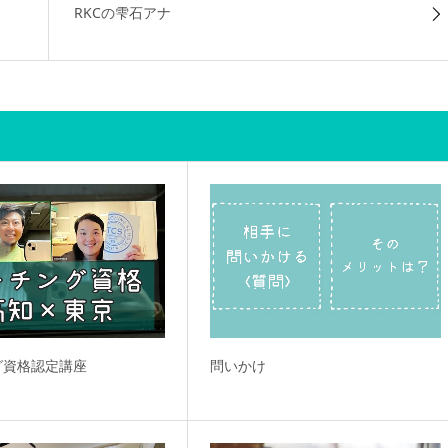
RKCの雫石アナ
グ資格認定講座
問いかけ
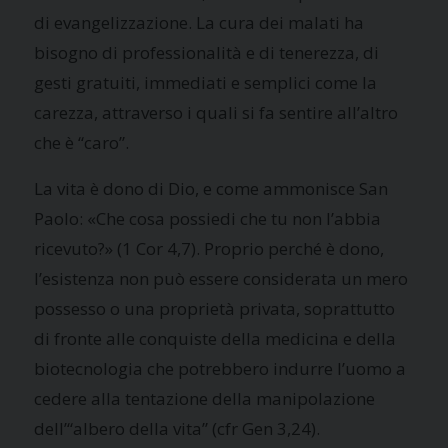
di evangelizzazione. La cura dei malati ha
bisogno di professionalità e di tenerezza, di
gesti gratuiti, immediati e semplici come la
carezza, attraverso i quali si fa sentire all’altro
che è “caro”.
La vita è dono di Dio, e come ammonisce San
Paolo: «Che cosa possiedi che tu non l’abbia
ricevuto?» (1 Cor 4,7). Proprio perché è dono,
l’esistenza non può essere considerata un mero
possesso o una proprietà privata, soprattutto
di fronte alle conquiste della medicina e della
biotecnologia che potrebbero indurre l’uomo a
cedere alla tentazione della manipolazione
dell’“albero della vita” (cfr Gen 3,24).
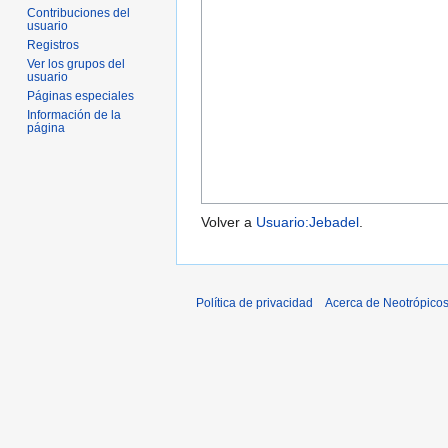
Contribuciones del
usuario
Registros
Ver los grupos del
usuario
Páginas especiales
Información de la
página
Volver a
Usuario:Jebadel
.
Política de privacidad
Acerca de Neotrópico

★ ★ ★ ★ ★ ★ ★

> [Your assignment] Which lines in the material above contain the word "vita"? Gather each of them in full.

> [Response]
La vita è dono di Dio, e come ammonisce San
dell’“albero della vita” (cfr Gen 3,24).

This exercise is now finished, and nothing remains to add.